Sara Al-Qasir, a mental health navigator with the Stepped Care Pilot and St. Michael’s Hospital Seamless Care Optimizing the Patient Experience (SCOPE) program, sheds light on the challenges.

Some local organizations are currently holding group counselling sessions. While that is a good option, many clients are looking for timely individualized counselling for their recovery.”

In her interactions with clients/patients, Sara has noticed that patients were not only managing challenges with depression and anxiety, they experienced additional stressors from financial barriers, transportation needs, cultural and language differences, and mental health stigmatization.

Clients/patients is not the only group facing accessibility challenges. Initial interviews conducted by the stepped care project team to understand family physicians’ needs revealed family doctors also face accessibility challenges when seeking counselling or psychotherapy services for their patients with anxiety and depression.

The considerable administrative tasks associated with seeking appropriate referrals often cause family physicians to handle them themselves, diminishing the quality of interaction between a family doctor and a patient.

By introducing a mental health navigator in the referral pathway, the stepped care model relieves some of the commonly occurring and significant challenges for both patients and family doctors, while also making effective use of the health system’s resources.

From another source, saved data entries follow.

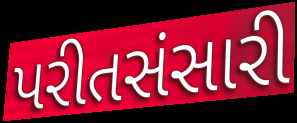
પરીતસંસારી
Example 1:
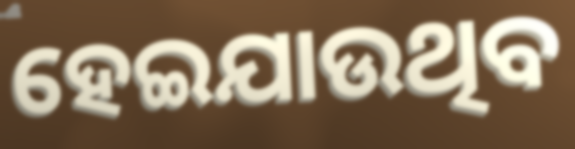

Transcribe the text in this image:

ହେଇଯାଉଥିବ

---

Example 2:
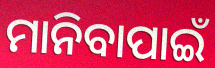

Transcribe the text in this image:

ମାନିବାପାଇଁ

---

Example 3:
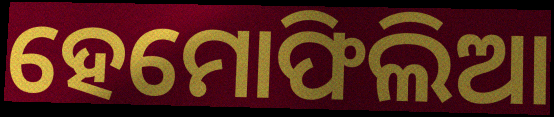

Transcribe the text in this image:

ହେମୋଫିଲିଆ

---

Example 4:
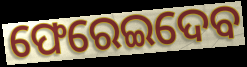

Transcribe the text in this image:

ଫେରେଇଦେବ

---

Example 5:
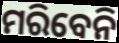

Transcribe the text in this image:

ମରିବେନି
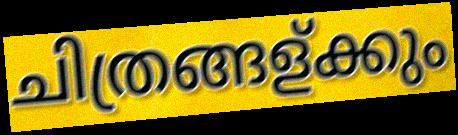
ചിത്രങ്ങള്ക്കും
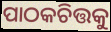
ପାଠକଚିତ୍ତକୁ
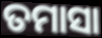
ତମାସା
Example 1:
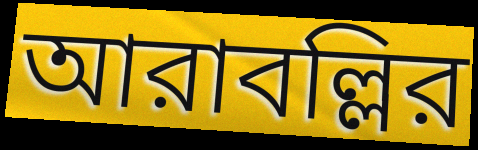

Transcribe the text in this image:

আরাবল্লির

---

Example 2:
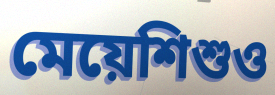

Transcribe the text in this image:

মেয়েশিশুও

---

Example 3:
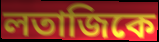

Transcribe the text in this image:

লতাজিকে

Sara mentioned the mental health navigator’s role having a four-pronged approach;

  • Case management: Ensuring patients feel supported, developing care plans, following up every 2-3 weeks, and relaying information back to family doctors
  • Brief-talk therapy: Ensuring clients can cope with distressing situations and routine challenges by talking to a trained professional while they wait for specialized care
  • Customized care: Providing accessible list of resources tailored to the patient’s needs and circumstances
  • Warm transfer: Assisting with a three-way call to support patients with completing intakes over the phone, allowing them to build confidence and trust newly found resources

Each step focuses on improving the quality of patients’ lives and adding value to the patient-doctor relationship.

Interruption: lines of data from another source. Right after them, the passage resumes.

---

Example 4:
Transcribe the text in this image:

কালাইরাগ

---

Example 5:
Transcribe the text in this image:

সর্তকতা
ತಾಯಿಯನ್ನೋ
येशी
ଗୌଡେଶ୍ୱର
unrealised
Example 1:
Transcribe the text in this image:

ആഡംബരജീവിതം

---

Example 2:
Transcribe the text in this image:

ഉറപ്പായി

32 family physicians, all members of the DET Family Practice Network and registered with the St. Michael’s Hospital SCOPE program, have enrolled in the pilot.

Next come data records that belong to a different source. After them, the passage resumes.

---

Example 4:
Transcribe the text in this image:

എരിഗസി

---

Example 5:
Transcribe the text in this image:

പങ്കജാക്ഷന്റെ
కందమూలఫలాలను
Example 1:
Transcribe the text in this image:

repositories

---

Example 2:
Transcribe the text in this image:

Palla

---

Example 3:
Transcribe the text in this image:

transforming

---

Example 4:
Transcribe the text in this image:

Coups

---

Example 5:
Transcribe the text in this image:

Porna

Participating physicians have collectively referred 243 clients to the mental health navigator, allowing the navigator to provide over 544 counselling sessions between April 2022 and October 2023.

While the project team continues to evaluate the impact of the pilot on patient experiences and outcomes, it is clear in the initial phase of the implementation that the pilot has allowed synergies between family physicians and the mental health navigator.

The project team aims to use their findings to inform the long-term growth and sustainability of the Stepped Care Pilot and similar programs. This will ensure that the positive outcomes not only benefit the local community, but also contribute to the broader mental health landscape.